BCE Inc. is currently facing significant challenges within the highly competitive telecom sector in Canada. Analysts are divided on the stock's outlook, with some expressing cautious optimism about its long-term potential due to an attractive dividend yield, while others remain skeptical about growth prospects following the company's dividend cut and high capital expenditures. Investors are advised to consider the stock primarily for its income-generating capacity rather than growth, as many believe the dividend will provide stability amidst market volatility. The outlook on BCE is mixed, with discussions of capital investments in AI and fibre helping to position the company for future growth, though concerns about high debt levels and competitive pressures persist.
Well-run company. Have a legacy wireline business that is declining but meanwhile they have the wireless and have offered their TV to offset their declines. Has been a yield play for income investors. Yield is over 5%. Generating a lot of cash flow to fund the dividend. Doesn’t see a lot of capital upside left on this but if you want yield, it is a fairly safe name to own.
Good looking chart. The trend has been up for several years, great dividend and great stock. It is like a lot that have moved a lot lately and has arced off its trend line. He calls it a parabolic move and thinks it will move back down to the trend line around $45, so he would wait and let the market correct a little bit. Buy where it intersects the trend line.
Everyone is using their cell phones, bills are going higher and demand for the products is growing.

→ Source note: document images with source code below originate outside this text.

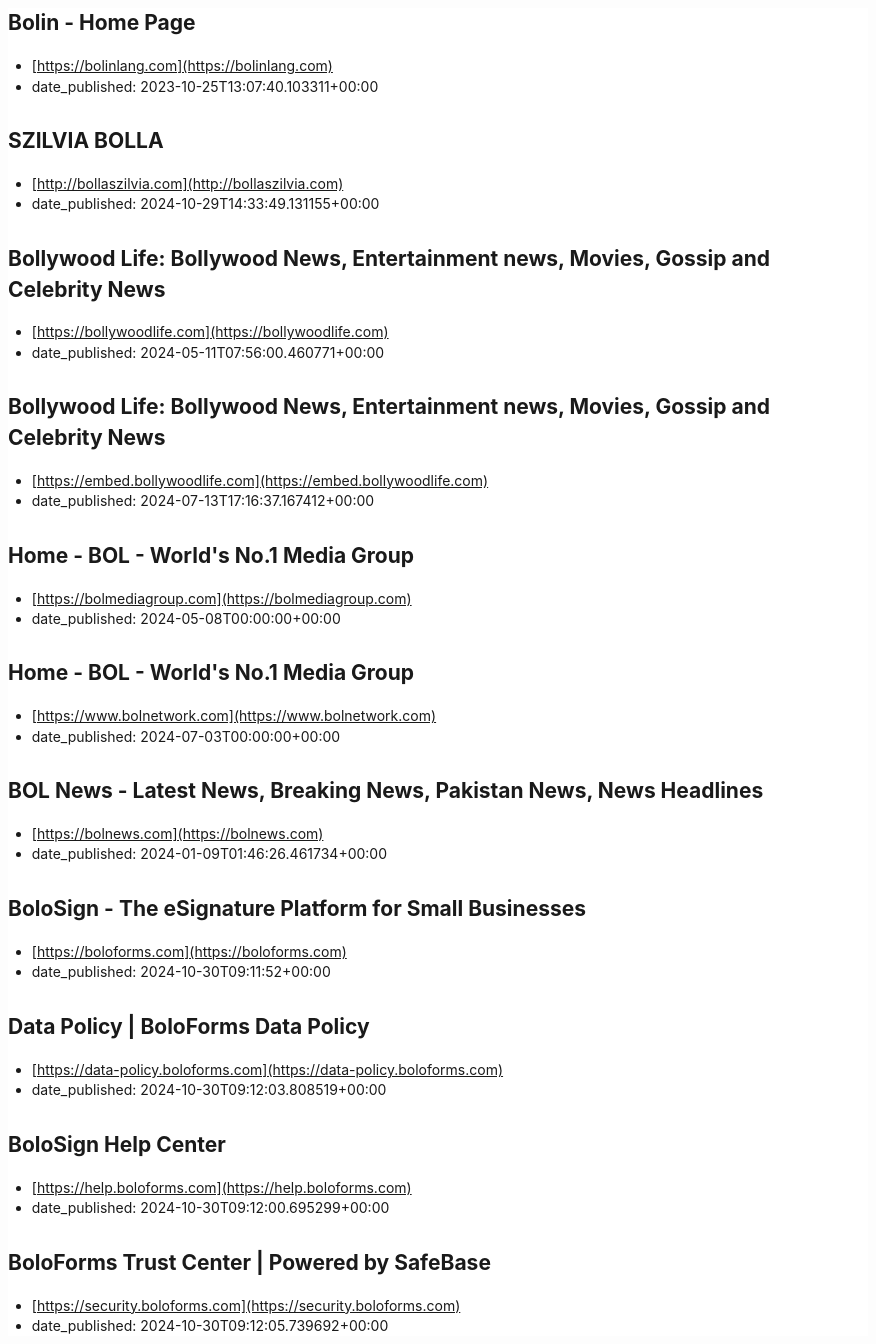  ## Bolin - Home Page
 - [https://bolinlang.com](https://bolinlang.com)
 - date_published: 2023-10-25T13:07:40.103311+00:00

 ## SZILVIA BOLLA
 - [http://bollaszilvia.com](http://bollaszilvia.com)
 - date_published: 2024-10-29T14:33:49.131155+00:00

 ## Bollywood Life: Bollywood News, Entertainment news, Movies, Gossip and Celebrity News
 - [https://bollywoodlife.com](https://bollywoodlife.com)
 - date_published: 2024-05-11T07:56:00.460771+00:00

 ## Bollywood Life: Bollywood News, Entertainment news, Movies, Gossip and Celebrity News
 - [https://embed.bollywoodlife.com](https://embed.bollywoodlife.com)
 - date_published: 2024-07-13T17:16:37.167412+00:00

 ## Home - BOL - World's No.1 Media Group
 - [https://bolmediagroup.com](https://bolmediagroup.com)
 - date_published: 2024-05-08T00:00:00+00:00

 ## Home - BOL - World's No.1 Media Group
 - [https://www.bolnetwork.com](https://www.bolnetwork.com)
 - date_published: 2024-07-03T00:00:00+00:00

 ## BOL News - Latest News, Breaking News, Pakistan News, News Headlines
 - [https://bolnews.com](https://bolnews.com)
 - date_published: 2024-01-09T01:46:26.461734+00:00

 ## BoloSign - The eSignature Platform for Small Businesses
 - [https://boloforms.com](https://boloforms.com)
 - date_published: 2024-10-30T09:11:52+00:00

 ## Data Policy | BoloForms Data Policy
 - [https://data-policy.boloforms.com](https://data-policy.boloforms.com)
 - date_published: 2024-10-30T09:12:03.808519+00:00

 ## BoloSign Help Center
 - [https://help.boloforms.com](https://help.boloforms.com)
 - date_published: 2024-10-30T09:12:00.695299+00:00

 ## BoloForms Trust Center | Powered by SafeBase
 - [https://security.boloforms.com](https://security.boloforms.com)
 - date_published: 2024-10-30T09:12:05.739692+00:00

Telcos have had a very nice run but he continues to be attracted to them. Valuations are much cheaper than the pipelines and utilities. Dividend growth is still strong. Earnings growth will not be gangbusters but still growing.
Have held this for a long time with good gains. Should I consider selling some and buying back at a lower price? If you are a long-term investor, especially if you have bought this at much lower levels, not sure how clever it is to sell some as you pay a capital gains and you have to try and replace the yield.
For this company and most telco operators, you should fixate on capital intensity ratio, which for most Canadian telcos are reasonable. This is a very good company and you are probably going to get a lot more dividend growth out of it. His concern is with long-term growth challenges as there continues to be a secular decline in the wireline business. Trading at 7X EBITDA and you can get global telecoms trading at a sizable discount with much higher yield and more capital appreciation potential.
Likes the telecom space. If you are concerned about markets, this one didn’t do much at all during the recent selloff. Dividend yield of 4.95% is quite reasonable and they have been great at increasing dividends.